The court of appeals then turned to the requirement of subsection (a)(8) that the evidence produced by testing "support the theory of defense" and "raise a reasonable probability that that the applicant did not commit the offense." At trial, Fasano had "attacked the reliability of the eyewitness testimony and pointed the finger at" some guy who had been staying with Fasano's brother in Fasano's old room. Fasano also argued that although his "finger prints were on the demand note, the paper on which the demand note was written came from his old room."
The question here is whether testing may produce new material evidence that would raise a reasonable probability that the applicant did not commit the offense. The district court thought not, based on the fingerprints on the demand note and the eyewitness testimony.
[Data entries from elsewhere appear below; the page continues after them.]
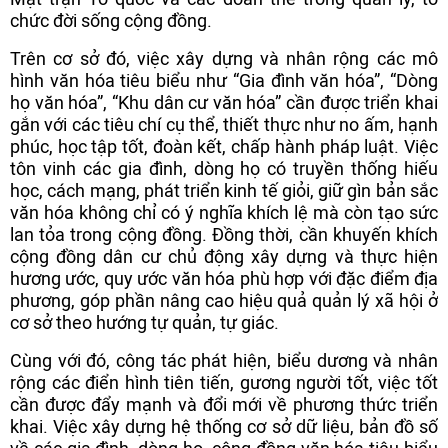
chức đời sống cộng đồng.
Trên cơ sở đó, việc xây dựng và nhân rộng các mô
hình văn hóa tiêu biểu như “Gia đình văn hóa”, “Dòng
họ văn hóa”, “Khu dân cư văn hóa” cần được triển khai
gắn với các tiêu chí cụ thể, thiết thực như no ấm, hạnh
phúc, học tập tốt, đoàn kết, chấp hành pháp luật. Việc
tôn vinh các gia đình, dòng họ có truyền thống hiếu
học, cách mạng, phát triển kinh tế giỏi, giữ gìn bản sắc
văn hóa không chỉ có ý nghĩa khích lệ mà còn tạo sức
lan tỏa trong cộng đồng. Đồng thời, cần khuyến khích
cộng đồng dân cư chủ động xây dựng và thực hiện
hương ước, quy ước văn hóa phù hợp với đặc điểm địa
phương, góp phần nâng cao hiệu quả quản lý xã hội ở
cơ sở theo hướng tự quản, tự giác.
Cùng với đó, công tác phát hiện, biểu dương và nhân
rộng các điển hình tiên tiến, gương người tốt, việc tốt
cần được đẩy mạnh và đổi mới về phương thức triển
khai. Việc xây dựng hệ thống cơ sở dữ liệu, bản đồ số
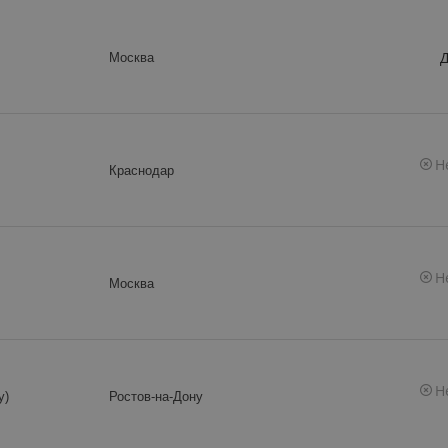
Д
Москва
Н
Краснодар
Н
Москва
Н
у)
Ростов-на-Дону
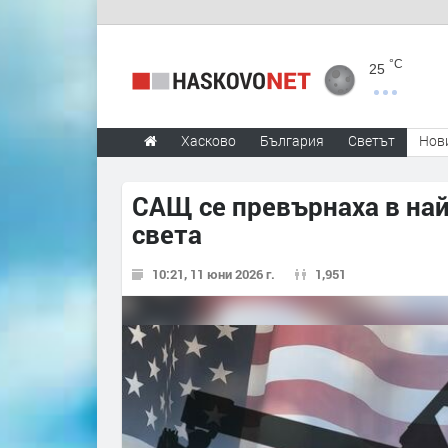
°C
25
Хасково
България
Светът
Нов
САЩ се превърнаха в най
света
10:21, 11 юни 2026 г.
1,951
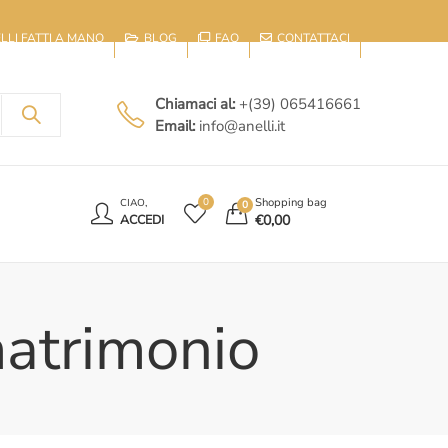
IELLI FATTI A MANO
BLOG
FAQ
CONTATTACI
Chiamaci al:
+(39) 065416661
Email:
info@anelli.it
E
Shopping bag
0
CIAO,
0
€
0,00
ACCEDI
matrimonio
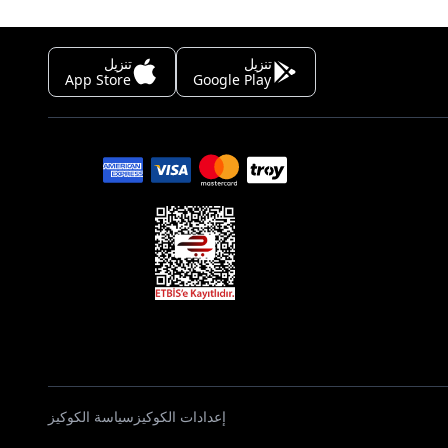
تنزيل
تنزيل
App Store
Google Play
إعدادات الكوكيز
سياسة الكوكيز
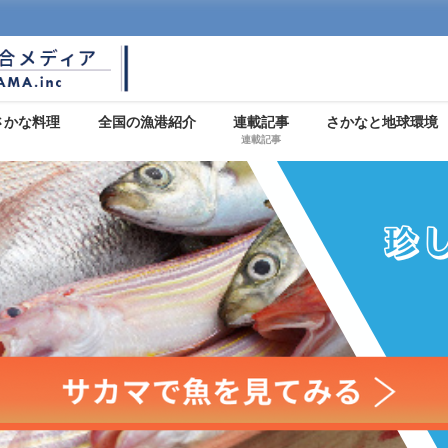
さかな料理
全国の漁港紹介
連載記事
さかなと地球環境
連載記事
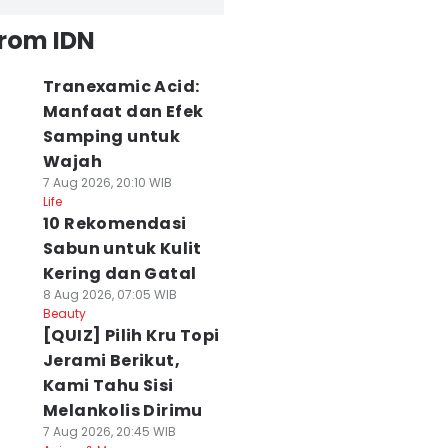
from IDN
Tranexamic Acid:
Manfaat dan Efek
Samping untuk
Wajah
7 Aug 2026, 20:10 WIB
Life
10 Rekomendasi
Sabun untuk Kulit
Kering dan Gatal
8 Aug 2026, 07:05 WIB
Beauty
[QUIZ] Pilih Kru Topi
Jerami Berikut,
Kami Tahu Sisi
Melankolis Dirimu
7 Aug 2026, 20:45 WIB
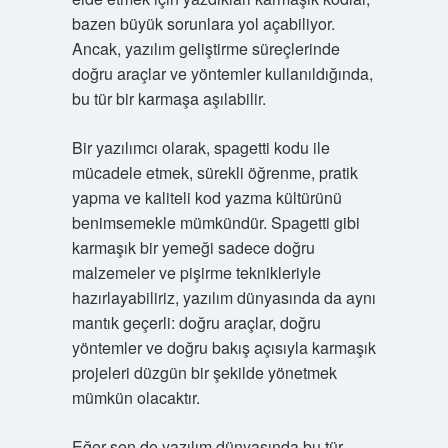
bazen büyük sorunlara yol açabiliyor.
Ancak, yazılım geliştirme süreçlerinde
doğru araçlar ve yöntemler kullanıldığında,
bu tür bir karmaşa aşılabilir.
Bir yazılımcı olarak, spagetti kodu ile
mücadele etmek, sürekli öğrenme, pratik
yapma ve kaliteli kod yazma kültürünü
benimsemekle mümkündür. Spagetti gibi
karmaşık bir yemeği sadece doğru
malzemeler ve pişirme teknikleriyle
hazırlayabiliriz, yazılım dünyasında da aynı
mantık geçerli: doğru araçlar, doğru
yöntemler ve doğru bakış açısıyla karmaşık
projeleri düzgün bir şekilde yönetmek
mümkün olacaktır.
Eğer sen de yazılım dünyasında bu tür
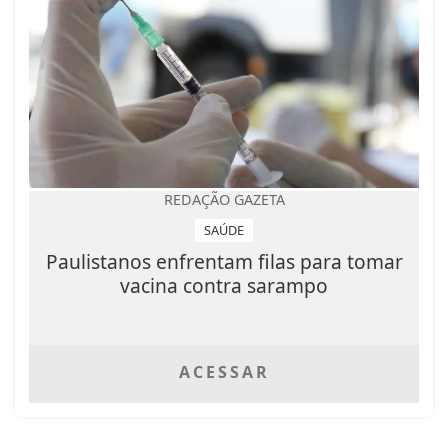
REDAÇÃO GAZETA
SAÚDE
Paulistanos enfrentam filas para tomar
vacina contra sarampo
ACESSAR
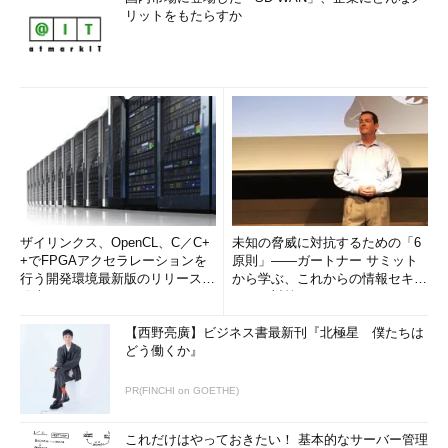
リットをもたらすか
ザイリンクス、OpenCL、C／C+
未知の脅威に対抗するための「6
+でFPGAアクセラレーションを
原則」――ガートナー サミット
行う開発環境最新版のリリースを
から学ぶ、これからの情報セキュ
発表
リティ対策
【西野亮廣】ビジネス書最新刊『北極星 僕たちは
どう働くか』
PR(FINCHI on GOETHE)
これだけはやっておきたい！ 基本的なサーバー管理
There is no question but that the conviction is well supported by evidence as we concluded in affirming Fasano’s conviction. If however testing does not find Fasano’s DNA on the clothing and glasses but finds the DNA of Hughes the strong case evaporates; here the strength of the evidence by no means makes fanciful a conclusion that there is a reasonable probability that Fasano was not the robber. That is, unless we are to refuse to accept the weakness of eyewitness testimony, a reality that DNA testing has forced upon the legal community. There are myriad possibilities of outcomes from testing. We need not puzzle over their range. Nor do we now address the power of the results of testing. These are fact specific cases and Fasano has brought himself within the reach of the Innocence Protection Act and the tests must be ordered.